I should also add here that the experience in the UK with the significant black markets in alcohol and tobacco should show those people that advocate the "legalize and tax the bejeesus out of it" approach that that strategy would do nothing -- or very little -- to shrink the illegal industry.
Drug decriminalization strikes me as the worst of all worlds, raising the numbers affected by problems 1 and 2 while doing nothing about 3, except possibly encouraging an increase as the illegal industry took advantage of the increased customer base. I can easily see crime rates rising to the levels of the early 90s as the industry expanded again. Indeed, this seems to be what happened in Brixton following the decriminalization experiment there. Later falls in the number of street crimes were more likely affected by the general blitz on street crime ordered by Tony Blair, which may prove very hard to sustain. The UK has, of course, chosen this route. I shall be very interested to see how things shape up over the next few years.
Finally, there is the route I prefer, which is a general strengthening of civil society leading to stronger families and stronger communities.

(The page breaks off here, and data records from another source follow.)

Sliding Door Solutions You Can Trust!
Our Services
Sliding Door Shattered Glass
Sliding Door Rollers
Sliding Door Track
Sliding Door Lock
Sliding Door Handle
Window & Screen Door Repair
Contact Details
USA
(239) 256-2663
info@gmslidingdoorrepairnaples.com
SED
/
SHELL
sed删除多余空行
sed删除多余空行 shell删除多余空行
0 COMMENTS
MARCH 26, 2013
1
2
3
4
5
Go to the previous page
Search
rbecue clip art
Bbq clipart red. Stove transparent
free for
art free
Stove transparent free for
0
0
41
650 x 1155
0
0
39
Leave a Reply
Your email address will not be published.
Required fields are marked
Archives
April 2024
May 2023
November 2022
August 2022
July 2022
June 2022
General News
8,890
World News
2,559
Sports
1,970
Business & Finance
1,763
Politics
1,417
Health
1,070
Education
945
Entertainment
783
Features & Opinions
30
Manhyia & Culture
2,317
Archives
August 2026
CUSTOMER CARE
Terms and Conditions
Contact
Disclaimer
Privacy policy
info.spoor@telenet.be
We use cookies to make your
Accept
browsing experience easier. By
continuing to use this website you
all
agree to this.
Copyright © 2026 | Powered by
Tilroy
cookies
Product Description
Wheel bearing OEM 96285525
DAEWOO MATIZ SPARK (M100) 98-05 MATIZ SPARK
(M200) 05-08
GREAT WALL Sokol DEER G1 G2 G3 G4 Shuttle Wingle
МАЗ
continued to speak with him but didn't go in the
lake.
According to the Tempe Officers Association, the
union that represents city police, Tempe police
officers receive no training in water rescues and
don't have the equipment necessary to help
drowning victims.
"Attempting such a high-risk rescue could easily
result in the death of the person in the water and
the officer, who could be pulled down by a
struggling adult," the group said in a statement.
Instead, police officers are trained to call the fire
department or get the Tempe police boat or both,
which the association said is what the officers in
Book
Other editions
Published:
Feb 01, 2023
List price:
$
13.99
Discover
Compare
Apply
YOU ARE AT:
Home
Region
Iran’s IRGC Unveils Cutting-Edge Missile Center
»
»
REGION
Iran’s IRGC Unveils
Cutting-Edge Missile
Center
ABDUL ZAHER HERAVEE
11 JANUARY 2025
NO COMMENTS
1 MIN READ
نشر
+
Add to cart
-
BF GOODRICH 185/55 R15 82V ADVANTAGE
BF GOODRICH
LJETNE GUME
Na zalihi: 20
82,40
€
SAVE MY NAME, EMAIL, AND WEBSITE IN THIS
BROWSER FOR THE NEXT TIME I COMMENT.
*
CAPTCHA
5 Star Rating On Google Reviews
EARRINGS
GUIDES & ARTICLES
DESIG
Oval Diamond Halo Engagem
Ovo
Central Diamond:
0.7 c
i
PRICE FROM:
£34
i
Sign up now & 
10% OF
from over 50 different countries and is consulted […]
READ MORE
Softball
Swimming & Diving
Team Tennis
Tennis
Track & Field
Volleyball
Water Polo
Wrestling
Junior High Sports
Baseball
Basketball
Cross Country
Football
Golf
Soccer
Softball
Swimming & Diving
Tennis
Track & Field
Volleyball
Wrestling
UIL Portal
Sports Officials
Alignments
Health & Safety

This should reduce the equilibrium number of drug users, and so should reduce problems in all 3 categories (except possibly in 3, temporarily, as gangs fight for a smaller pool of customers).
There is some interesting evidence that drug use goes through trends, the three most recent having been heroin injecting, coke/crack and marijuana/blunts. The first two overlapped considerably, but those who use marijuana/blunts are unlikely to use heroin or crack. Two questions spring to my mind: is the current era just another fad which may be replaced by a worse drug, which may well encourage other drug use? And, what effect did the war on drugs have in seeing off the crack trend? I don’t know the answers to these questions, but am always interested in views.
Now there comes the comparison with alcohol. As Orrin Judd has mentioned recently (I can’t quite seem to find the exact source), prohibition was very like gun control, in that it attempted to restrain a very strong cultural component. As the usage figures make clear, however, drugs – even marijuana – are nowhere near as integrated into mainstream culture as alcohol and guns are. In some ways, as Norman Dennis
implies in his review of alcohol and drug use in the UK, drug use can even be thought of as an alien invader into our culture. It may be one that we adopt as part of our general culture, but I doubt it. To that extent it may remain a folly of the youth subculture – like Trotskyism – but bans on it will never be comparable to the problems that prohibition brought with it. Banning booze is like trying to ban the word “the.” Banning drugs is like trying to ban the word “ontological.”
All in all, then, I remain highly skeptical that legalization would be any better for society than the war on drugs. I am convinced that decriminalization would be worse. If a stronger civil society emerged, however, then there might be scope for limited marijuana growth and exchange as Professor Kleiman suggests. Until that day, however, people are still going to try to sell what they grow to other people who can’t be bothered or are simply not capable of it. And it is part of the weakness of our civil society that there are so many that simply can’t grow plants.